Permane il mistero sull’identità dell’agente segreto israeliano sotto processo a Losanna

Nemmeno la difesa conosce le generalità dell'agente dei servizi segreti israeliani (Mossad) sotto processo da lunedì davanti alla Corte penale federale. Tel Aviv ha chiesto ai giudici elvetici di mostrare "comprensione per queste circostanze".
L’uomo, di circa 46 anni, si è presentato davanti alla più alta autorità penale elvetica sotto lo pseudonimo già conosciuto di Issac Bental. In un documento trasmesso dalla difesa, la procura generale
israeliana invita la Corte ad accontentarsi di quest’identità, per evitare che la vita dell’imputato sia messa in pericolo, e ha peraltro promesso che l’agente non metterà mai più piede in Svizzera dopo il processo.
Per evitare un errore di persona, il presidente della Corte Hans Wiprächtiger ha nondimeno chiamato alla sbarra due agenti federali, che parteciparono agli interrogatori dell’imputato al momento del suo arresto due anni fa. Entrambi hanno confermato «senza ombra di dubbio» che si tratta della medesima persona.

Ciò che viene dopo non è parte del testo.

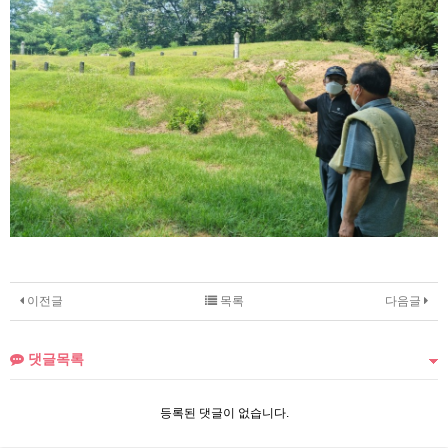
이전글
목록
다음글
댓글목록
등록된 댓글이 없습니다.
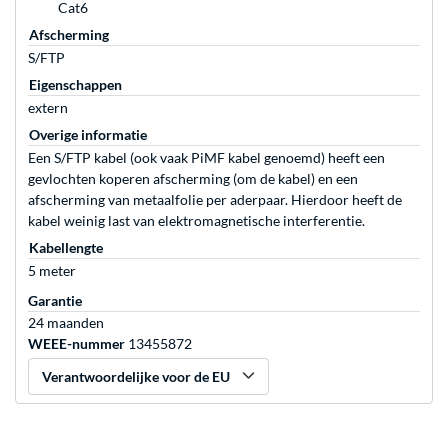
Cat6
Afscherming
S/FTP
Eigenschappen
extern
Overige informatie
Een S/FTP kabel (ook vaak PiMF kabel genoemd) heeft een
gevlochten koperen afscherming (om de kabel) en een
afscherming van metaalfolie per aderpaar. Hierdoor heeft de
kabel weinig last van elektromagnetische interferentie.
Kabellengte
5 meter
Garantie
24 maanden
WEEE-nummer
13455872
Verantwoordelijke voor de EU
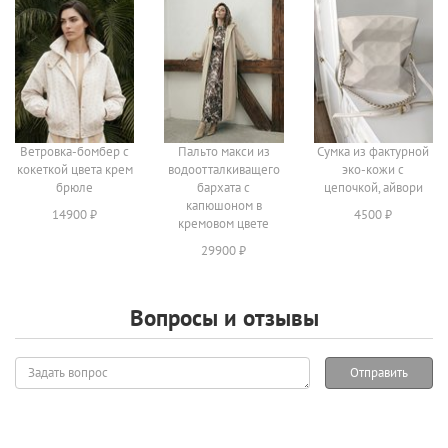
Ветровка-бомбер с
Пальто макси из
Сумка из фактурной
кокеткой цвета крем
водоотталкиващего
эко-кожи с
брюле
бархата с
цепочкой, айвори
капюшоном в
14900 ₽
4500 ₽
кремовом цвете
29900 ₽
Вопросы и отзывы
Задать
Отправить
вопрос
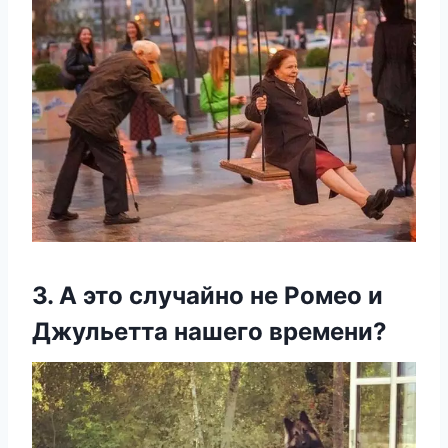
3. A этο случайнο не Pοмеο и
Джульетта нашегο времени?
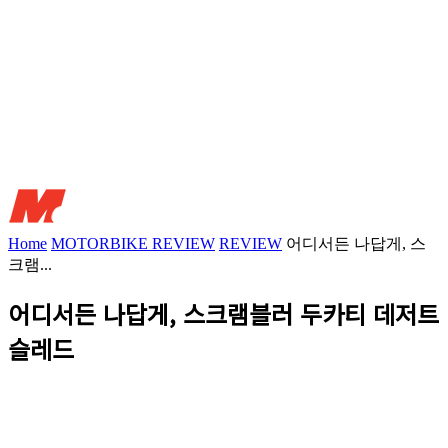
Home
MOTORBIKE REVIEW
REVIEW
어디서든 나답게, 스
크램...
어디서든 나답게, 스크램블러 두카티 데저트
슬레드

Tuttora alle dipendenze del Mossad, l’agente ha indicato di essere entrato di propria volontà nei servizi segreti israeliani per contribuire alla sicurezza del suo paese, che «viveva allora nel terrore».
Interrogato in proposito dal presidente della Corte, l’imputato ha anche dichiarato di non aver mai commesso atti contrari alla dignità umana. Ha invece pienamente riconosciuto di aver partecipato, nel febbraio del 1998, alla missione segreta volta ad intercettare le conversazioni telefoniche di un libanese residente alla periferia di Berna, sospettato di intrattenere legami con Hezbollah.
L’agente segreto ha pure ammesso di essere entrato a più riprese in Svizzera provvisto di documenti d’identità falsi.
Date queste confessioni, la Corte, la difesa e il pubblico ministero hanno deciso di accelerare il procedimento, rinunciando all’esame dei mezzi di prova raccolti durante l’istruttoria. Viene invece mantenuto l’interrogatorio di un esperto in elettronica e di tre testimoni, fra i quali il libanese vittima del tentativo di spionaggio. Quest’ultimo ha fra l’altro ritirato la sua denuncia dopo aver concluso un accordo extragiudiziale sul piano civile con la parte avversa.
Accusato di atti compiuti senza autorizzazione per conto di uno Stato estero, spionaggio politico, tentata intercettazione e registrazione di conversazioni estranee e ripetuta falsità in documenti, l’agente rischia una pena massima di quattro anni di reclusione.
Il «James Bond» israeliano fu arrestato a Berna nel febbraio 1998 dopo essere stato colto in flagrante mentre, assieme a quattro altri agenti, stava istallando apparecchiature per intercettazioni telefoniche nelle cantine dell’edificio dove abitava il libanese.
Mentre gli altri agenti furono liberati quasi subito, l’interessato trascorse due mesi in detenzione preventiva. Fu rilasciato in cambio del versamento di una cauzione di tre milioni di franchi e la promessa di presentarsi al processo.